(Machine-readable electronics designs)
################

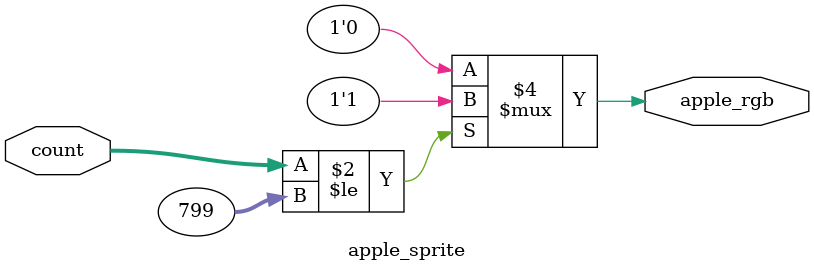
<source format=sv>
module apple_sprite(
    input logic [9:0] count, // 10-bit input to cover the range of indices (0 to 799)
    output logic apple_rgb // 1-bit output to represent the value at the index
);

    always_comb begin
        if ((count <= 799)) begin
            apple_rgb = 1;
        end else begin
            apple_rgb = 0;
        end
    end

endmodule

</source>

################

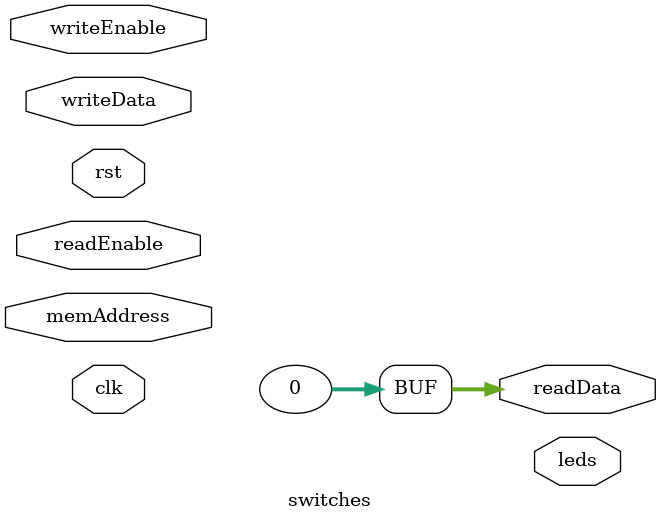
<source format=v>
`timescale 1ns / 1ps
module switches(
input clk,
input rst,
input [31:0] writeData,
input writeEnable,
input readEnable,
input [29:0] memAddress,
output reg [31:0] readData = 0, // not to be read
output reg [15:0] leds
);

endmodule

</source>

################

** JOB ITEM **
Check each line of the entries, and copy the ones that contain "source".

** ANSWER TO THIS EXERCISE **
<source format=sv>
</source>
<source format=v>
</source>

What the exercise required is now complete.